Categories: Latest News

Tuesday April 21 2015

A number of newspapers, the Daily Mirror, Daily Mail, Daily Express, Independent, Metro, and BBC News covered the appearance of stickers in the Grangetown area of Cardiff urging British Muslims not to vote in the upcoming general and local elections.

Posters bearing a hazard sign and stating “Democracy is a system whereby man violates the right of Allah” and “Islam is the only real workable solution for the UK” have appeared on lampposts in the city to deter Muslims from voting.
Such efforts have been commonplace over the years with fringe groups self-defeatingly compounding the problem of Muslim alienation from politics by encouraging Muslims not to vote.

The logic of encouraging disassociation from political engagement has to be marvelled at at a time when British Muslims are facing growing encroachment to their civil liberties through the passage of ever draconian counter-terrorism legislation.

One has to wonder too, with the rise of UKIP and support shown for the party by far right groups such as the English Defence League and Britain First, what thought those who perpetuate campaigns condemning Muslim participation in politics give to the well-being of British Muslim citizens?

Sahar al-Faifi of the Muslim Council of Wales puts paid to the irrational motive of those behind the ‘don’t vote campaign’ stating, “The hateful people behind these posters do not represent us.

“The reason behind these posters is we have had such a successful voter registration campaign across mosques in Cardiff.

“We have been doing it every Friday for three months to encourage worshippers in an unpartisan way to participate in their civic duties.

“Most mosques were on board.
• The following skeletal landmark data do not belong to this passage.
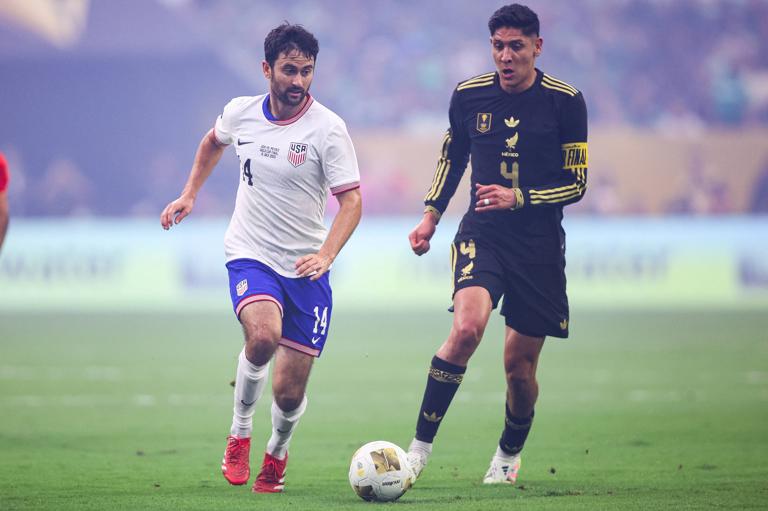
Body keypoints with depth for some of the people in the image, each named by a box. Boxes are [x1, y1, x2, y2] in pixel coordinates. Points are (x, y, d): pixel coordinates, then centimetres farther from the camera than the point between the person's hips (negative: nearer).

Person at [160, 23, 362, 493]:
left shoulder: (328, 128, -13)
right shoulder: (240, 113, -2)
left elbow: (352, 199, -15)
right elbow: (213, 142, 23)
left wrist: (326, 254, -29)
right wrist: (190, 194, 18)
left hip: (305, 267, -1)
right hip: (250, 255, 1)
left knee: (289, 392, 1)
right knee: (263, 334, -32)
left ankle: (277, 454, 34)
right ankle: (240, 433, -9)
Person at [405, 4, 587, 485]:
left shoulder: (566, 101, -6)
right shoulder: (468, 95, 1)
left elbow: (576, 183, -4)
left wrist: (518, 198, -17)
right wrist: (431, 215, 10)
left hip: (540, 246, 0)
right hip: (481, 234, 0)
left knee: (519, 364, 4)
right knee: (467, 328, -26)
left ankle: (510, 453, 33)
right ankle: (421, 445, -18)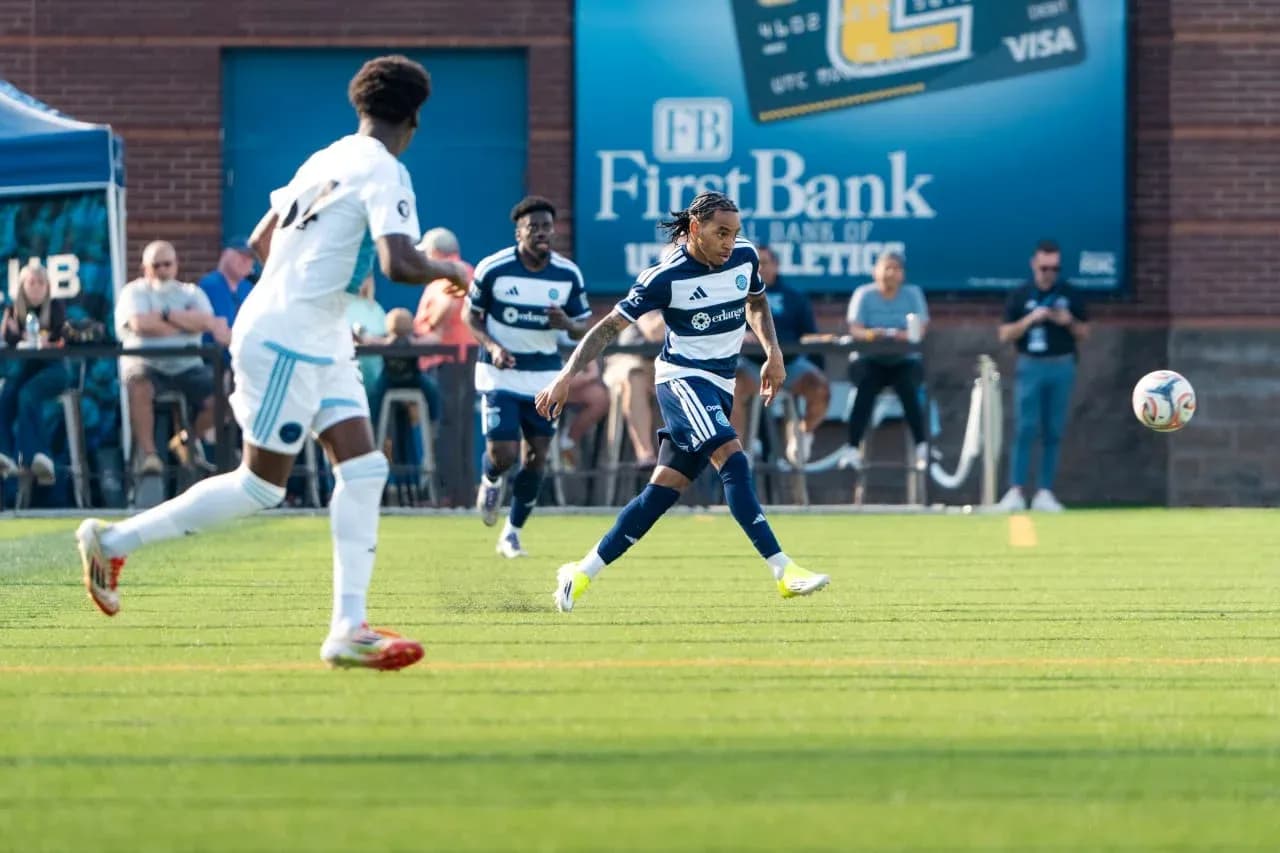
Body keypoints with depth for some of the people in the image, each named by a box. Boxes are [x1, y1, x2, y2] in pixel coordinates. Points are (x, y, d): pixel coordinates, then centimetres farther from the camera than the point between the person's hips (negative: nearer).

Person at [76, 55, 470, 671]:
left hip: (320, 346, 9)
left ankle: (348, 630, -4)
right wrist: (450, 272, -7)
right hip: (285, 342, -9)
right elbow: (399, 264, -27)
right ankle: (114, 540, 7)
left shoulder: (324, 161, 12)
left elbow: (260, 240, 20)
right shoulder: (384, 172, -14)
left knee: (362, 469, 1)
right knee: (261, 487, -3)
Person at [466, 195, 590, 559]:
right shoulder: (492, 269, -11)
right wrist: (492, 346, -17)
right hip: (500, 375, -3)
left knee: (536, 459, 0)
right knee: (502, 454, -14)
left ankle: (512, 533, 17)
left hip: (544, 375, 3)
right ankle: (490, 481, 25)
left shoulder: (568, 274, -3)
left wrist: (567, 324, -20)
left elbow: (584, 327, 4)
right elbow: (472, 315, 1)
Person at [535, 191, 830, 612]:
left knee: (664, 491, 5)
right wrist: (567, 376, -18)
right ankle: (784, 571, -30)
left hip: (720, 387, 7)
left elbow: (756, 301, 23)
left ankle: (581, 573, 13)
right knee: (734, 461, -25)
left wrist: (773, 352, 9)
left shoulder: (745, 257, 0)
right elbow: (610, 326, -10)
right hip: (683, 378, -6)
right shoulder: (666, 277, -16)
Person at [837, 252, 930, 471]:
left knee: (908, 387, -31)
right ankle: (852, 449, -35)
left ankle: (922, 446, -28)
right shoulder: (864, 295, 2)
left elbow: (920, 330, -9)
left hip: (904, 360, 1)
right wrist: (869, 334, -34)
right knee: (866, 387, -31)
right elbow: (855, 329, -10)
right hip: (870, 360, -1)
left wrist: (904, 335, -32)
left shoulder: (913, 294, 4)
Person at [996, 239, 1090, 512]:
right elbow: (1005, 335, 1)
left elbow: (1084, 333, 11)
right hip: (1031, 367, -2)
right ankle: (1016, 491, -13)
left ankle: (1045, 493, 7)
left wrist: (1069, 322, -10)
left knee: (1054, 432, 3)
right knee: (1025, 428, -10)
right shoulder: (1019, 296, 3)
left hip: (1062, 367, 2)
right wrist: (1030, 319, -14)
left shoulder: (1070, 295, 7)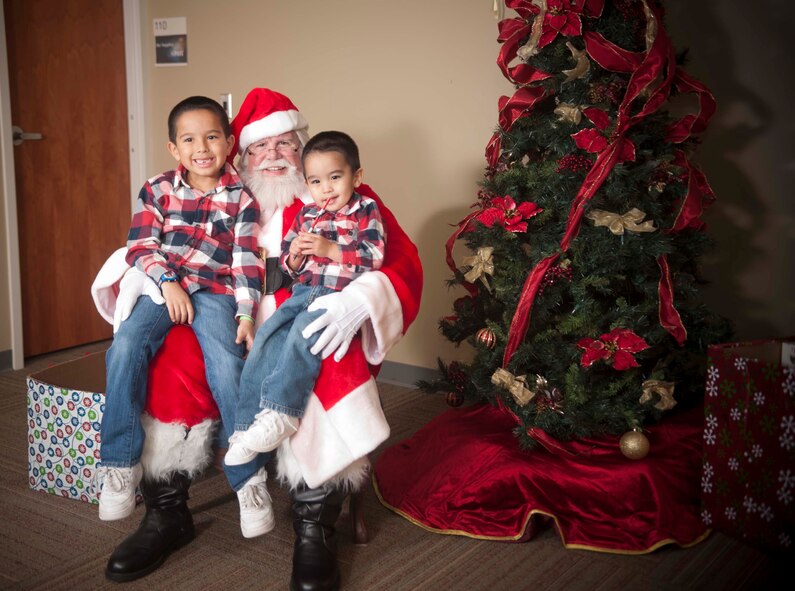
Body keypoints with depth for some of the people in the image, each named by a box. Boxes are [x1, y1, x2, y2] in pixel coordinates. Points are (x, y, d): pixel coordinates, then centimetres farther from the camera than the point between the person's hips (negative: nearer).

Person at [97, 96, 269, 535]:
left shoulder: (240, 197, 5)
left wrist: (246, 313, -10)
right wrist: (166, 281, -13)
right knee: (125, 347, -24)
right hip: (162, 288, 2)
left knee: (226, 364, -25)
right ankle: (120, 464, -11)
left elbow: (247, 261, 0)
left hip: (215, 290, -2)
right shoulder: (157, 190, 10)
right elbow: (141, 245, 3)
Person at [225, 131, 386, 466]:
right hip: (303, 291, 6)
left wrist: (329, 249, -16)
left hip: (342, 295, -5)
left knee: (302, 333, -32)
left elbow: (373, 257, -10)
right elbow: (287, 266, 22)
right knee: (265, 339, -15)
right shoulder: (306, 215, 19)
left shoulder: (366, 212, 4)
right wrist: (295, 255, -2)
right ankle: (248, 426, -15)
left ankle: (281, 413, -33)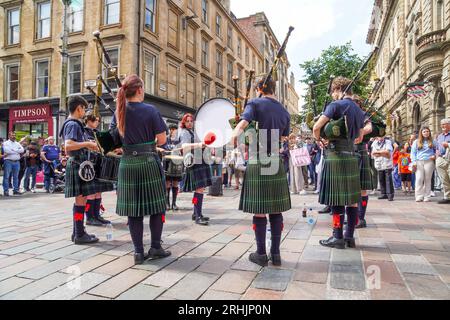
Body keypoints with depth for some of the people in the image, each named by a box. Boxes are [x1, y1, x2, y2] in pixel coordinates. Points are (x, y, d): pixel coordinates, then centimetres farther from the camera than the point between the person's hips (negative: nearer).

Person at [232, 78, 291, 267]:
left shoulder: (255, 104, -2)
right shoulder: (284, 111, 11)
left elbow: (241, 126, -17)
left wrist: (235, 139, -1)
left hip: (257, 163, -4)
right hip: (276, 163, 4)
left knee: (259, 210, 3)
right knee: (276, 210, 9)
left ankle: (261, 254, 11)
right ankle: (275, 253, 16)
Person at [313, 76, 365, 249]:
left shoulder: (336, 105, -7)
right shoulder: (359, 110, 16)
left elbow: (316, 127, -14)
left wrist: (319, 139, 3)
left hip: (336, 156, -7)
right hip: (352, 156, 7)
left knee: (336, 199, -2)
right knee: (351, 197, 9)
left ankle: (338, 237, 4)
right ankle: (349, 236, 16)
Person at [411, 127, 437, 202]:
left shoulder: (432, 141, 13)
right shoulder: (416, 142, 11)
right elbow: (413, 152, 8)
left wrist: (434, 155, -1)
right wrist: (414, 162, -2)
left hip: (429, 162, 1)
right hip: (419, 162, 0)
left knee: (428, 179, 1)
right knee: (419, 179, -8)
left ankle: (427, 197, 6)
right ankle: (419, 197, -6)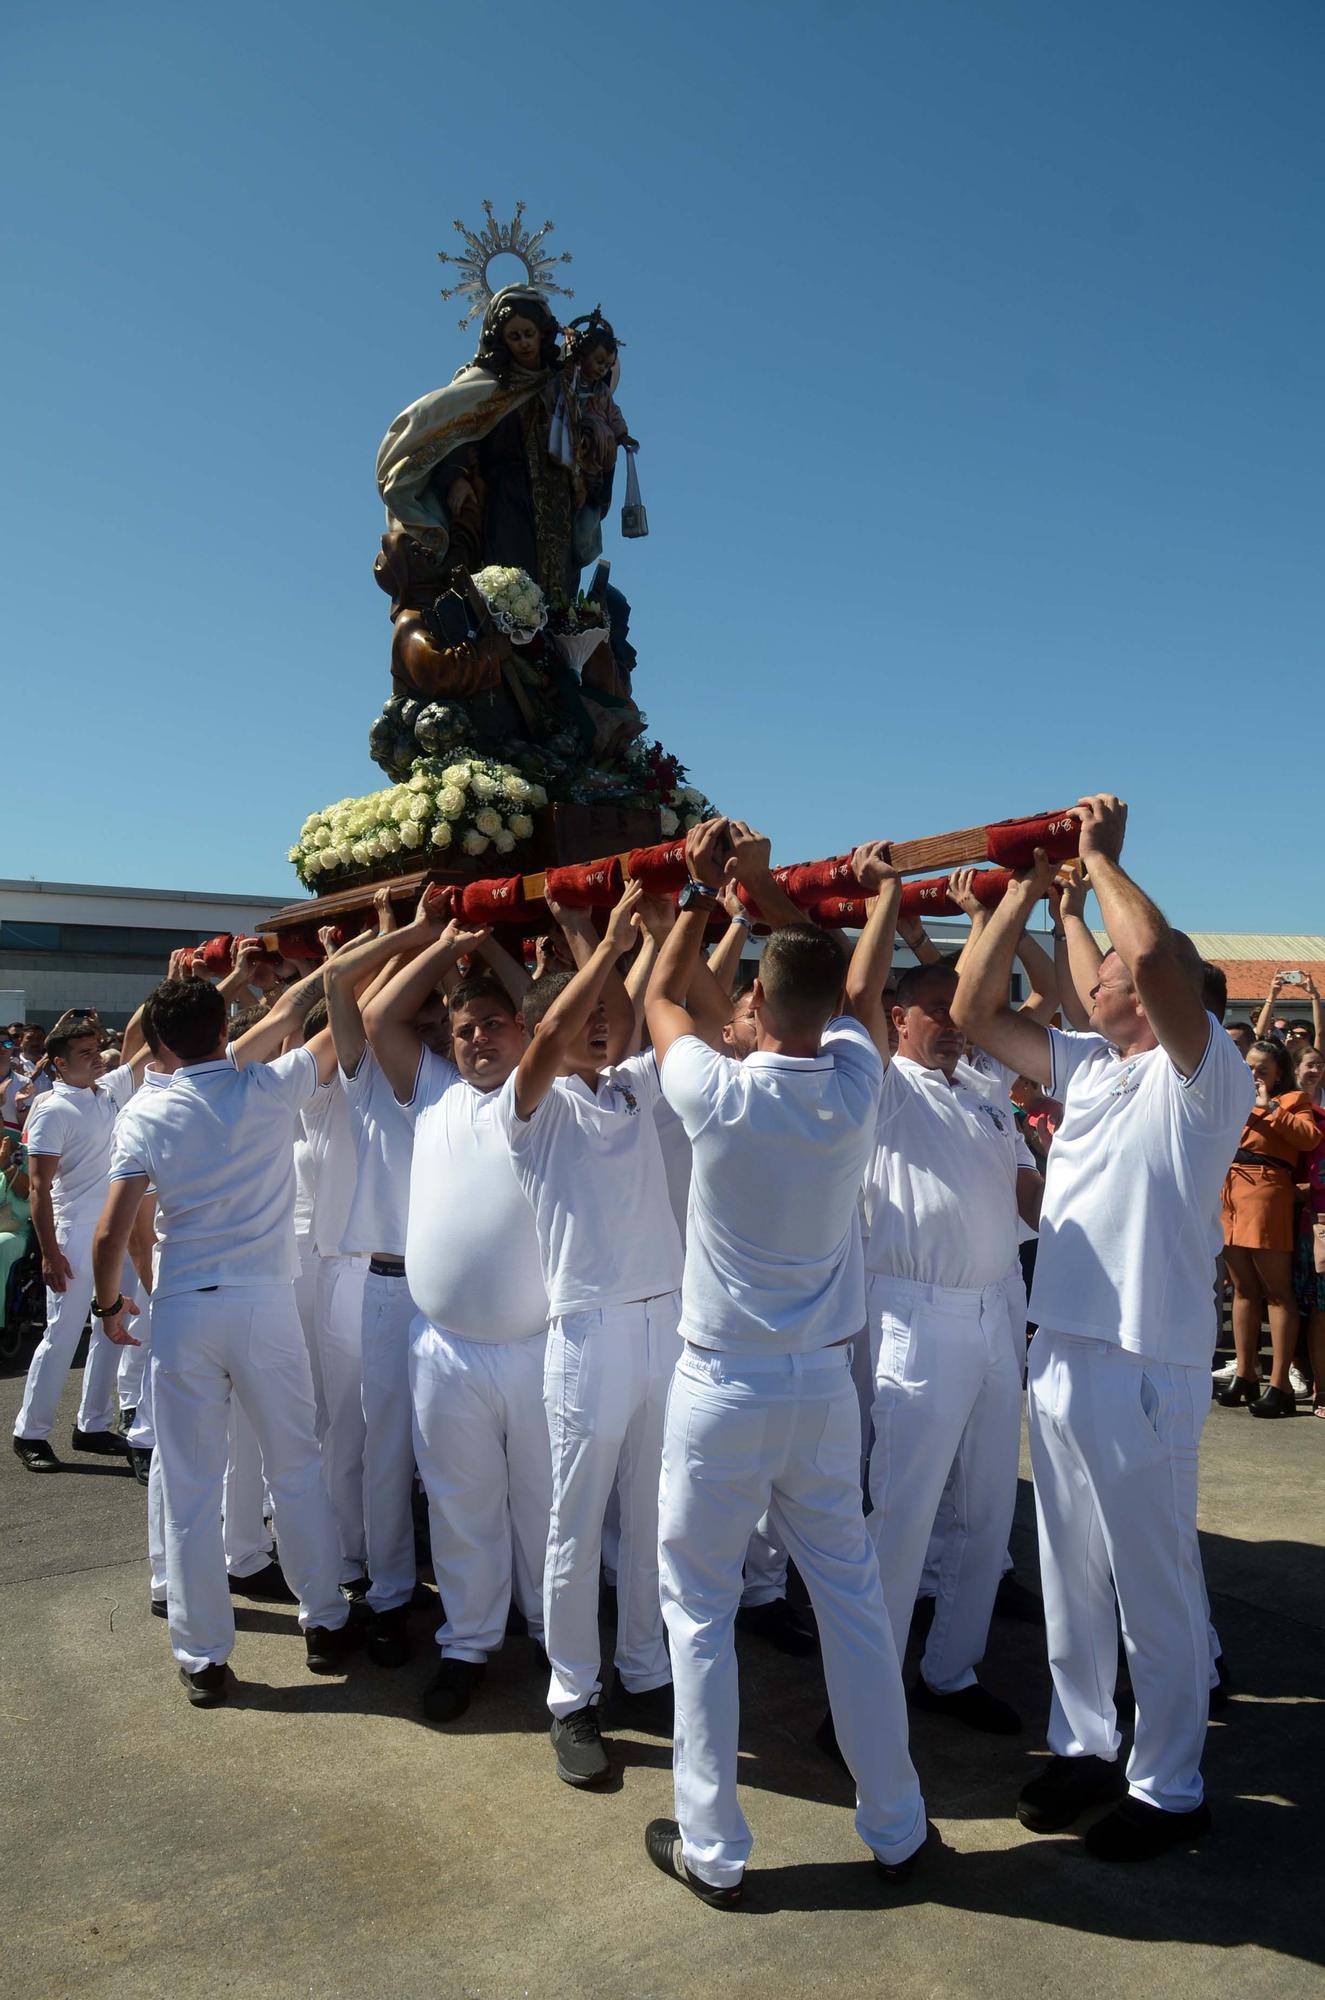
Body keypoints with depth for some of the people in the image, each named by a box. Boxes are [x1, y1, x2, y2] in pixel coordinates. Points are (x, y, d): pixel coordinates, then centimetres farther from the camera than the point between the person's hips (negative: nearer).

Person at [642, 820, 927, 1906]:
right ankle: (895, 1828, 29)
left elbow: (661, 998, 3)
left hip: (723, 1389, -3)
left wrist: (703, 890, 13)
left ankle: (713, 1849, 21)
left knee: (701, 1609, 10)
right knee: (852, 1596, 16)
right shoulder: (854, 1087, -8)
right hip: (824, 1383, 4)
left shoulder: (718, 1095, -17)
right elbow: (859, 994, 14)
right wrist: (887, 893, 31)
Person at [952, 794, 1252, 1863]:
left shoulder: (1203, 1073, -12)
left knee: (1156, 1596, 8)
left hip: (1144, 1372, -7)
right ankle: (1085, 1745, 37)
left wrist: (1101, 856, -15)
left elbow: (1156, 951, -30)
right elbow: (974, 1010, 11)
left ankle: (1169, 1790, 25)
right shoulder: (1087, 1065, 10)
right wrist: (1029, 888, 7)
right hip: (1058, 1356, 8)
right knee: (1070, 1581, 20)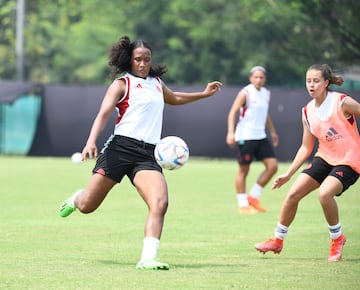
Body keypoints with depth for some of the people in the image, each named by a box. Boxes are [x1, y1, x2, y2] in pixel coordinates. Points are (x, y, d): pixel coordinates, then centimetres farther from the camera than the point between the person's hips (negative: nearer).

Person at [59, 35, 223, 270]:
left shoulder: (156, 82, 23)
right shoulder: (122, 84, 4)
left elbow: (174, 98, 47)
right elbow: (104, 114, -9)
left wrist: (204, 94, 50)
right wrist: (91, 141, -24)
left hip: (147, 154, 4)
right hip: (120, 147, -4)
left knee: (160, 203, -22)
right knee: (87, 206, -1)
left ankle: (148, 258, -26)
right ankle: (76, 199, 38)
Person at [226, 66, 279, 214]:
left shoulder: (266, 93, 13)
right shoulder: (245, 93, -9)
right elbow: (233, 112, -15)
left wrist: (272, 132, 31)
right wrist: (230, 132, -26)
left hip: (261, 136, 7)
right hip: (245, 137, -7)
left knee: (272, 165, -1)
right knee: (243, 171, -1)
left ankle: (253, 197, 10)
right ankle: (243, 205, 7)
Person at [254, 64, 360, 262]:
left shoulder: (342, 103, -16)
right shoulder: (308, 112, 1)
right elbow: (306, 148, 9)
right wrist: (288, 175, 7)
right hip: (324, 157, 6)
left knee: (324, 193, -30)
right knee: (293, 193, -3)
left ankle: (337, 238, -6)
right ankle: (277, 241, 17)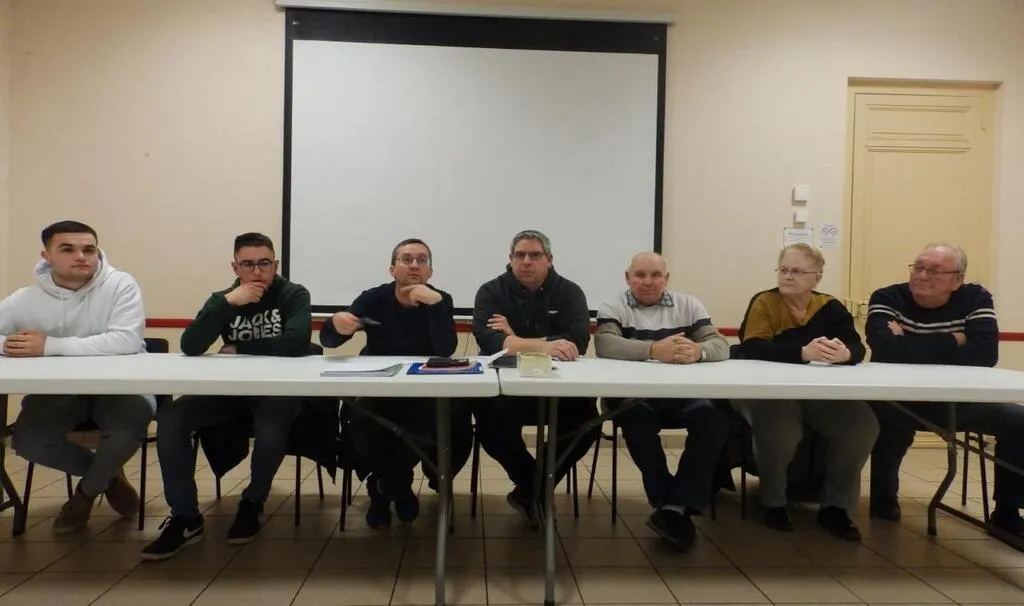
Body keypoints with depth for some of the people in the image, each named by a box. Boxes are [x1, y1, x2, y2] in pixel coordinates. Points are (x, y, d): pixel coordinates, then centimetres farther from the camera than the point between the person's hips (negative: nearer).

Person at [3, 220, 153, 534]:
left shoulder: (120, 285, -15)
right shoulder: (26, 299, -4)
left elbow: (126, 341, -28)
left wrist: (50, 346, -29)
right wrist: (9, 345, -25)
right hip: (59, 389, 4)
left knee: (131, 423, -31)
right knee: (26, 439, -20)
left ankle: (87, 490, 4)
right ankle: (108, 474, 10)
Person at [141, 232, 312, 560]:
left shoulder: (294, 295, -5)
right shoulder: (223, 298, 7)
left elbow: (296, 343, -24)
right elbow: (190, 347, -9)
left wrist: (238, 349, -12)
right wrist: (227, 302, -20)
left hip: (279, 390, -4)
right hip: (232, 390, 4)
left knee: (270, 426, -36)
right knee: (170, 417, -19)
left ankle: (251, 505, -7)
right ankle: (185, 517, -9)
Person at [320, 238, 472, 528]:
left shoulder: (440, 300, -5)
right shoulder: (373, 299, -3)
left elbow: (446, 351, -21)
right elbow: (327, 340, -9)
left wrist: (434, 304, -30)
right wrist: (336, 325, -33)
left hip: (422, 395, 0)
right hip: (376, 391, 1)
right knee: (360, 423, -29)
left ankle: (383, 488, 0)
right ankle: (398, 488, 3)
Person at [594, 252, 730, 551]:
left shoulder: (689, 305, 12)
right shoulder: (613, 307, 4)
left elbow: (720, 345, 1)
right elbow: (605, 344, -17)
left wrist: (698, 351, -24)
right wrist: (654, 350, -31)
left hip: (683, 395, 3)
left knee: (714, 417, -24)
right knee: (636, 417, -34)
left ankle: (674, 507, -21)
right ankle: (673, 504, -18)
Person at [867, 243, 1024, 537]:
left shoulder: (976, 298, -6)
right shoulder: (886, 298, -13)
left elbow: (985, 354, -24)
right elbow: (886, 351, -32)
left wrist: (912, 347, -27)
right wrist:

The mosques believe they can be part of the political process of this country.”

One also has to wonder at the amount of media coverage these fringe activists attract. Al-Faifi referred to voter registration campaigns “across mosques in Cardiff” for “three months” and yet none of these appear to have attracted much, if any, media attention. mend have organised a series of election hustings across the country and voter registration drives, in partnership with the Electoral Commission, but this too has garnered little positive media coverage.

In their wideranging study on media representations of Islam and Muslims in the British nationals, Professors Tony McEnery and Paul Baker concluded, “when newspapers write about a minority group like Muslims, if they focus on a violent subset of that group, there is the danger that the majority suffer guilt by association. In a climate where the UK can spawn a group like the English Defence League, a wider set of representations of Islam would signify a welcome change to reporting practices. Muslims deserve a better press than they have been given in the past decade.”

It would seem changes to media reporting on British Muslims and elections is slow on the uptake.